** RECORDS FOR THE TASK follows **

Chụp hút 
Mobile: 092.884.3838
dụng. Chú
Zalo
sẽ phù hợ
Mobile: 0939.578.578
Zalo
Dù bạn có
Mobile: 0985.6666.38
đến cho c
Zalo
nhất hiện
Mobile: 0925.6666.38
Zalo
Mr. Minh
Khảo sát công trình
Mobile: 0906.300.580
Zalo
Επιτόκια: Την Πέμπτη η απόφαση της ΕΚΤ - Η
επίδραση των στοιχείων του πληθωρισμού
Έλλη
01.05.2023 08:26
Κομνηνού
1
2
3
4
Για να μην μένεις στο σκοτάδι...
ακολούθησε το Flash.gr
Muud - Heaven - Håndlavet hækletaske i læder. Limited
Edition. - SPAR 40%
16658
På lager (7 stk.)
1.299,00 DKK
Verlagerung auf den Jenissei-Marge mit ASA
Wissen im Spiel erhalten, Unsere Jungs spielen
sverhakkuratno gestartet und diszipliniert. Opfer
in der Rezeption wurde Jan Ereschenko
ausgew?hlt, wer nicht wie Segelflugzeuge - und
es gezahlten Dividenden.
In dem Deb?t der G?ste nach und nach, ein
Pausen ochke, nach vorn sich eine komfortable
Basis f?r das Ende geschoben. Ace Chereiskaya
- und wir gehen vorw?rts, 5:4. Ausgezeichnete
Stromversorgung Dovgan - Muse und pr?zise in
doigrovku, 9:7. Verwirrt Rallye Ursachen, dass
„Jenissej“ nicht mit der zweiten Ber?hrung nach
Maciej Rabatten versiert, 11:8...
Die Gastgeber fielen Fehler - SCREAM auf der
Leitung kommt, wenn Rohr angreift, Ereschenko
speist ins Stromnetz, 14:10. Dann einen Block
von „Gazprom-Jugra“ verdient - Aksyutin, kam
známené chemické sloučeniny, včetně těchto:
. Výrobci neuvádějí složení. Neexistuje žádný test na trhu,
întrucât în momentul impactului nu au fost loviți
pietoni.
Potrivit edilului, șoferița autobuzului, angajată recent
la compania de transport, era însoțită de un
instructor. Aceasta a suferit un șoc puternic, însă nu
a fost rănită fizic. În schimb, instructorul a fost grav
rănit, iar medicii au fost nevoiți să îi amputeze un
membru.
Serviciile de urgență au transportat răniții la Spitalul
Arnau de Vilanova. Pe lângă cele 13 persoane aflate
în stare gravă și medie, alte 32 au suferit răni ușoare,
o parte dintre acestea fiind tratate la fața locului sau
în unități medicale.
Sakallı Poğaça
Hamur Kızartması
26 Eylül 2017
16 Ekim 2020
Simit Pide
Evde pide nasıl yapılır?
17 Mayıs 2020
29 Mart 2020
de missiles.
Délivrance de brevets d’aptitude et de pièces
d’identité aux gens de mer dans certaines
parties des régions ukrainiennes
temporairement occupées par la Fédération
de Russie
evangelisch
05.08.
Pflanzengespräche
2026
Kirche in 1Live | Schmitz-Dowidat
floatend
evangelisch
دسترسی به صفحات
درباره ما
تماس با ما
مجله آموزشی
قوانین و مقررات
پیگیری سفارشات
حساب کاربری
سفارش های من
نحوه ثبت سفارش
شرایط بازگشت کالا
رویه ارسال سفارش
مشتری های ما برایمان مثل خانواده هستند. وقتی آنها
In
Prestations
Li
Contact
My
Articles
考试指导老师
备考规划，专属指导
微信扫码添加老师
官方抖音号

** End of RECORDS FOR THE TASK **

Please rewrite the records above with "Zalo" swapped for "WhatsApp" everywhere it appears, and leave every other part unchanged.

- _COMPLETED EXERCISE_:
Chụp hút 
Mobile: 092.884.3838
dụng. Chú
WhatsApp
sẽ phù hợ
Mobile: 0939.578.578
WhatsApp
Dù bạn có
Mobile: 0985.6666.38
đến cho c
WhatsApp
nhất hiện
Mobile: 0925.6666.38
WhatsApp
Mr. Minh
Khảo sát công trình
Mobile: 0906.300.580
WhatsApp
Επιτόκια: Την Πέμπτη η απόφαση της ΕΚΤ - Η
επίδραση των στοιχείων του πληθωρισμού
Έλλη
01.05.2023 08:26
Κομνηνού
1
2
3
4
Για να μην μένεις στο σκοτάδι...
ακολούθησε το Flash.gr
Muud - Heaven - Håndlavet hækletaske i læder. Limited
Edition. - SPAR 40%
16658
På lager (7 stk.)
1.299,00 DKK
Verlagerung auf den Jenissei-Marge mit ASA
Wissen im Spiel erhalten, Unsere Jungs spielen
sverhakkuratno gestartet und diszipliniert. Opfer
in der Rezeption wurde Jan Ereschenko
ausgew?hlt, wer nicht wie Segelflugzeuge - und
es gezahlten Dividenden.
In dem Deb?t der G?ste nach und nach, ein
Pausen ochke, nach vorn sich eine komfortable
Basis f?r das Ende geschoben. Ace Chereiskaya
- und wir gehen vorw?rts, 5:4. Ausgezeichnete
Stromversorgung Dovgan - Muse und pr?zise in
doigrovku, 9:7. Verwirrt Rallye Ursachen, dass
„Jenissej“ nicht mit der zweiten Ber?hrung nach
Maciej Rabatten versiert, 11:8...
Die Gastgeber fielen Fehler - SCREAM auf der
Leitung kommt, wenn Rohr angreift, Ereschenko
speist ins Stromnetz, 14:10. Dann einen Block
von „Gazprom-Jugra“ verdient - Aksyutin, kam
známené chemické sloučeniny, včetně těchto:
. Výrobci neuvádějí složení. Neexistuje žádný test na trhu,
întrucât în momentul impactului nu au fost loviți
pietoni.
Potrivit edilului, șoferița autobuzului, angajată recent
la compania de transport, era însoțită de un
instructor. Aceasta a suferit un șoc puternic, însă nu
a fost rănită fizic. În schimb, instructorul a fost grav
rănit, iar medicii au fost nevoiți să îi amputeze un
membru.
Serviciile de urgență au transportat răniții la Spitalul
Arnau de Vilanova. Pe lângă cele 13 persoane aflate
în stare gravă și medie, alte 32 au suferit răni ușoare,
o parte dintre acestea fiind tratate la fața locului sau
în unități medicale.
Sakallı Poğaça
Hamur Kızartması
26 Eylül 2017
16 Ekim 2020
Simit Pide
Evde pide nasıl yapılır?
17 Mayıs 2020
29 Mart 2020
de missiles.
Délivrance de brevets d’aptitude et de pièces
d’identité aux gens de mer dans certaines
parties des régions ukrainiennes
temporairement occupées par la Fédération
de Russie
evangelisch
05.08.
Pflanzengespräche
2026
Kirche in 1Live | Schmitz-Dowidat
floatend
evangelisch
دسترسی به صفحات
درباره ما
تماس با ما
مجله آموزشی
قوانین و مقررات
پیگیری سفارشات
حساب کاربری
سفارش های من
نحوه ثبت سفارش
شرایط بازگشت کالا
رویه ارسال سفارش
مشتری های ما برایمان مثل خانواده هستند. وقتی آنها
In
Prestations
Li
Contact
My
Articles
考试指导老师
备考规划，专属指导
微信扫码添加老师
官方抖音号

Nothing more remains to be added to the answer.